EasyCTF_2018: Soupstitution Cipher

Category: Reverse Engineering Points: 70 Description:

We had a flag, but lost it in a mess of alphabet soup! Can you help us find it? Connect to the server via nc c1.easyctf.com 12484.

Write-up

This challenge is just obfuscation of simple functions. A closer look at the code reveals that someone likes soup a lot, to the point of changing almost every word to soup but essentially, the code can be boiled (pardon the pun) down to

for codepoint in range(2**16):
    c = chr(codepoint)
    if c.isdigit():
        print(u'{}: {}'.format(functionA(c), c))

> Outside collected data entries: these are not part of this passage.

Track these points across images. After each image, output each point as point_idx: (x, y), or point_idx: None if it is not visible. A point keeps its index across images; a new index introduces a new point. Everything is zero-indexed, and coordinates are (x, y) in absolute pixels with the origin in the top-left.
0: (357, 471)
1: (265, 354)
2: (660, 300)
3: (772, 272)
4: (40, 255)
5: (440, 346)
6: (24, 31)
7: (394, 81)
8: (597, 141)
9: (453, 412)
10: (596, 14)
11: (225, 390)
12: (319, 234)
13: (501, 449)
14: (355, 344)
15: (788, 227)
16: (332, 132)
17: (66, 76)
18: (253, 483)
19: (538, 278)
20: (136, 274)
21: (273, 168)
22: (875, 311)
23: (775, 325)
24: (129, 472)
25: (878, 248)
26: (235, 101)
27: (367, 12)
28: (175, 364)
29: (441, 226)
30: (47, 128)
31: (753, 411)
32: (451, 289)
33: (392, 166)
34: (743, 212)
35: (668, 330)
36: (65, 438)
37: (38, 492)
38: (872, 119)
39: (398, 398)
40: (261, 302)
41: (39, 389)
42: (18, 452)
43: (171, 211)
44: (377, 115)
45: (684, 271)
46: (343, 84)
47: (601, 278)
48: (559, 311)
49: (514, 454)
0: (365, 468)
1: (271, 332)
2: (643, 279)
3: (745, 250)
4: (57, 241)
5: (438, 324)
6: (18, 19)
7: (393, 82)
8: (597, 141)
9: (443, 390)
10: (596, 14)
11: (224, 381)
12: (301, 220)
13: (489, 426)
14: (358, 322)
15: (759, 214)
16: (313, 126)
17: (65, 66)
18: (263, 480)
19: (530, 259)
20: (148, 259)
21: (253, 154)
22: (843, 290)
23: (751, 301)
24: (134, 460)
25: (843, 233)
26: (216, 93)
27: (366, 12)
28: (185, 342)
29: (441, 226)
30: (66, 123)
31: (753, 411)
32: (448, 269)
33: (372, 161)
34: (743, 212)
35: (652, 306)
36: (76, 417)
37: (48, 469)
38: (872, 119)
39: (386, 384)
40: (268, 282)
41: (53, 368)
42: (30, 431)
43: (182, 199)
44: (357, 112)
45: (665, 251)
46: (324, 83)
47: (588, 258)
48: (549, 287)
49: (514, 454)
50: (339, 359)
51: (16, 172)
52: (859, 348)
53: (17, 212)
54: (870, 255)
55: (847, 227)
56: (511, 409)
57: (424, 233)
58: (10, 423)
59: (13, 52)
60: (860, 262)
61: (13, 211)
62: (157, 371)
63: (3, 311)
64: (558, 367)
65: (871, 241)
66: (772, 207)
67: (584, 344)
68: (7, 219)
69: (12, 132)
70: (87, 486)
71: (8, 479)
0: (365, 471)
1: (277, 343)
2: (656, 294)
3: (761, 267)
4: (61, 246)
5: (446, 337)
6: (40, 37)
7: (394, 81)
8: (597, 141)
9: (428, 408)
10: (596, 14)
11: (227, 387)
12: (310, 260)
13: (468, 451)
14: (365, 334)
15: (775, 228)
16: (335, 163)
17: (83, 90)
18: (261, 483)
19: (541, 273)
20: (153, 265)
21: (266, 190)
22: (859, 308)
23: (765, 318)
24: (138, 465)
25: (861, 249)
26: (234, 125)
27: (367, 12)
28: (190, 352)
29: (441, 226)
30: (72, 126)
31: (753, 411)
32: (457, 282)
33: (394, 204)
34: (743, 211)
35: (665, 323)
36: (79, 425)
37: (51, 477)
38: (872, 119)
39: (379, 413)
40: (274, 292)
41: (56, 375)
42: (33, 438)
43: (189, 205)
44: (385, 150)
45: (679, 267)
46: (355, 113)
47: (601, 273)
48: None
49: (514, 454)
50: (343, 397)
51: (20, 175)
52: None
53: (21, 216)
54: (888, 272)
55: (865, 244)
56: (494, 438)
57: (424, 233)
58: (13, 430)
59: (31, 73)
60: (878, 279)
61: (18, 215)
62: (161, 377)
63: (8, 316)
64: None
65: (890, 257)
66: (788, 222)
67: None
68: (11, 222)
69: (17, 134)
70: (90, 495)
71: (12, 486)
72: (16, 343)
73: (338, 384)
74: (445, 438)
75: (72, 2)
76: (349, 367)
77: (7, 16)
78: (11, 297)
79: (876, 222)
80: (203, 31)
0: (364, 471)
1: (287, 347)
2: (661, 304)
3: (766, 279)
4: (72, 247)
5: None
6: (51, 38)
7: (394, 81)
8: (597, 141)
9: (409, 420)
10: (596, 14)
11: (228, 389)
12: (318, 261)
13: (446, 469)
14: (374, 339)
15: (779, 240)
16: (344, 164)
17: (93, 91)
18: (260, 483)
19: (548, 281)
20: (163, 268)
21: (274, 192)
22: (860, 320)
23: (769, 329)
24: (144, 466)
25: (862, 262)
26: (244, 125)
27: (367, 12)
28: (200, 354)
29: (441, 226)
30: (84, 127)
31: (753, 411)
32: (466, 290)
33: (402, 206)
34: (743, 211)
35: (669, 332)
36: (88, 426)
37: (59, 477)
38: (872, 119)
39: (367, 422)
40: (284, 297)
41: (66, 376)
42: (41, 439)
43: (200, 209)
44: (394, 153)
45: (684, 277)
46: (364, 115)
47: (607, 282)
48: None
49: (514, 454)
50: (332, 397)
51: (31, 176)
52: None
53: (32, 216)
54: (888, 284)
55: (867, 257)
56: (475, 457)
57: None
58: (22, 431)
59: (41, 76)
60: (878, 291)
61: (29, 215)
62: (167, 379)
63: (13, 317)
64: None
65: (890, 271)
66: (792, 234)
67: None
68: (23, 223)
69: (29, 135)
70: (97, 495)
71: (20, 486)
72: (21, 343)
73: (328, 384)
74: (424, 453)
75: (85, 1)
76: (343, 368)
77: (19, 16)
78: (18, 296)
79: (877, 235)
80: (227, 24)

The key to solving this, is to understand that digits consist of unicode characters. Since the function used to convert the characters to digits are purely base10, we can do a bit of overflowing to achieve 10 digits with only 7 characters.

Before that, we will need to convert our s0up to a number we want to work with and by throwing it through hexlify and both functions, we get the number 2365552391. Now it's a matter of getting the codepoints.

Now, the challenge becomes a guessing game on the perfect combination of uncodes that would add up to the number. There could be an automated way to solve this but I was too much too tired to solve this automatically.

++++++++++++
  2365552391
- 2358
     _
++++++++++++
     7552391
-     0
      _
++++++++++++
     7552391
-      0
       _
++++++++++++
     7552391
-    7209
        _
++++++++++++
      343391
-     3001
         _
++++++++++++
       43291
-      3387
          _
++++++++++++
        9421 
-       9421
           _
++++++++++++

After a long time of bruteforcing, and a certain bird's whispers, the challenge arrived at ⓽൫௩᱙00०. Additionally, as it's reversed, the actual input has to be ०00᱙௩൫⓽.

Attempting to submit it, gives us the flag,

# nc c1.easyctf.com 12484
०00᱙௩൫⓽
०00᱙௩൫⓽
oh yay it's a flag! easyctf{S0up_soup_soUP_sOuP_s0UP_S0up_s000000OOOOOOuuuuuuuuppPPppPPPp}

Therefore, the flag is easyctf{S0up_soup_soUP_sOuP_s0UP_S0up_s000000OOOOOOuuuuuuuuppPPppPPPp}.